The major risk element for the progress of hepatocellular carcinoma (HCC) Is chronic hepatitis B virus (HBV) infection and globally over 350 million people Are chronically infected with HBV. But, it is still notorious whether HBV can directly induce HCC or only indirectly through the stimulation of chronic liver Inflammation. Acute HBV infection may cause imprecise signs, for instance fatigue, poor appetite, nausea, vomiting, abdominal pain, low-grade fever, jaundice, and dark urine; and clinical symptoms, such as hepatomegaly and splenomegaly. Not more than 5 percent of adults infected with acutely hepatitis B virus extended to chronic infection. Hepatitis B virus infection diagnosed through the assessment of the patient’s blood. The ambitions of cure for chronic hepatitis B virus infection are to decline inflammation of the liver and to avoid problems by emphasizing viral replication. Chronic hepatitis B virus infected persons should be examined for disease activity with liver enzyme tests and hepatitis B virus DNA levels; considered for liver biopsy; and go through observations for hepatocellular carcinoma.
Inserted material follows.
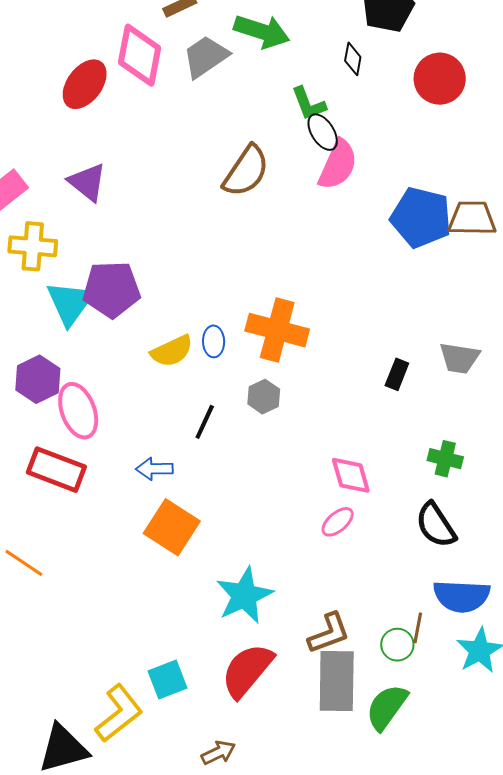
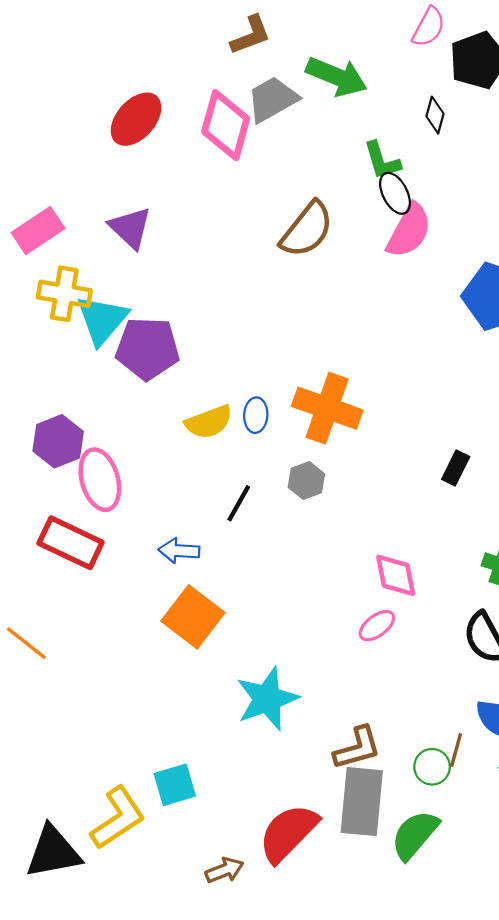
pink diamond: (140, 55) -> (226, 125), moved
cyan triangle: (70, 303) -> (102, 320), moved
red semicircle: (247, 670) -> (288, 833), moved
Liver transplantation is an advanced treatment for hepatitis B virus infected Patients who have acute or chronic liver collapse and/or principal liver cancer. Progresses in antiviral prophylaxis stop clinically important graft re-infection for Most of the patients. Graft and patient survival ratio has been enhanced drastically during the last 10 years, and results of transplantation for hepatitis B Virus are now greater to those attained for most other indications. Particularly, the accessibility of adefovir and lamivudine have transformed outcome.